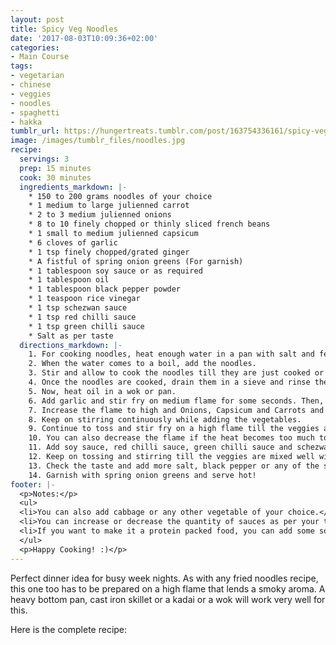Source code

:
 ```yaml
---
layout: post
title: Spicy Veg Noodles
date: '2017-08-03T10:09:36+02:00'
categories:
- Main Course
tags:
- vegetarian
- chinese
- veggies
- noodles
- spaghetti
- hakka
tumblr_url: https://hungertreats.tumblr.com/post/163754336161/spicy-veg-noodles
image: /images/tumblr_files/noodles.jpg
recipe:
  servings: 3
  prep: 15 minutes
  cook: 30 minutes
  ingredients_markdown: |-
    * 150 to 200 grams noodles of your choice
    * 1 medium to large julienned carrot
    * 2 to 3 medium julienned onions
    * 8 to 10 finely chopped or thinly sliced french beans
    * 1 small to medium julienned capsicum
    * 6 cloves of garlic
    * 1 tsp finely chopped/grated ginger
    * A fistful of spring onion greens (For garnish)
    * 1 tablespoon soy sauce or as required
    * 1 tablespoon oil
    * 1 tablespoon black pepper powder
    * 1 teaspoon rice vinegar
    * 1 tsp schezwan sauce
    * 1 tsp red chilli sauce
    * 1 tsp green chilli sauce
    * Salt as per taste
  directions_markdown: |-
    1. For cooking noodles, heat enough water in a pan with salt and few drops of oil.
    2. When the water comes to a boil, add the noodles.
    3. Stir and allow to cook the noodles till they are just cooked or al dente. Don’t overcook the noodles.
    4. Once the noodles are cooked, drain them in a sieve and rinse them in chilled water and keep aside.
    5. Now, heat oil in a wok or pan.
    6. Add garlic and stir fry on medium flame for some seconds. Then, add ginger and stir fry again on medium flame for 2-3 seconds.
    7. Increase the flame to high and Onions, Capsicum and Carrots and French Beans.
    8. Keep on stirring continuously while adding the vegetables.
    9. Continue to toss and stir fry on a high flame till the veggies are almost cooked. Don’t overcook the veggies.
    10. You can also decrease the flame if the heat becomes too much too handle and then stir fry the veggies on a medium flame.
    11. Add soy sauce, red chilli sauce, green chilli sauce and schezwan sauce, vinegar, salt and black pepper and stir and then add the noodles.
    12. Keep on tossing and stirring till the veggies are mixed well with the noodles for minute or two. switch off the fire.
    13. Check the taste and add more salt, black pepper or any of the sauce if required.
    14. Garnish with spring onion greens and serve hot!
footer: |-
  <p>Notes:</p>
  <ul>
  <li>You can also add cabbage or any other vegetable of your choice.</li>
  <li>You can increase or decrease the quantity of sauces as per your taste.</li>
  <li>If you want to make it a protein packed food, you can add some soya chunks. For this, soak the soya chunks in hot water for 15-20 minutes. Squeeze out the water from them and then add them with noodles after cooking the vegetables.</li>
  </ul>
  <p>Happy Cooking! :)</p>
---
```

Perfect dinner idea for busy week nights. As with any fried noodles recipe, this one too has to be prepared on a high flame that lends a smoky aroma. A heavy bottom pan, cast iron skillet or a kadai or a wok will work very well for this.

Here is the complete recipe:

Work item:
Show the lines above with "choice".

Task response:
    * 150 to 200 grams noodles of your choice
  <li>You can also add cabbage or any other vegetable of your choice.</li>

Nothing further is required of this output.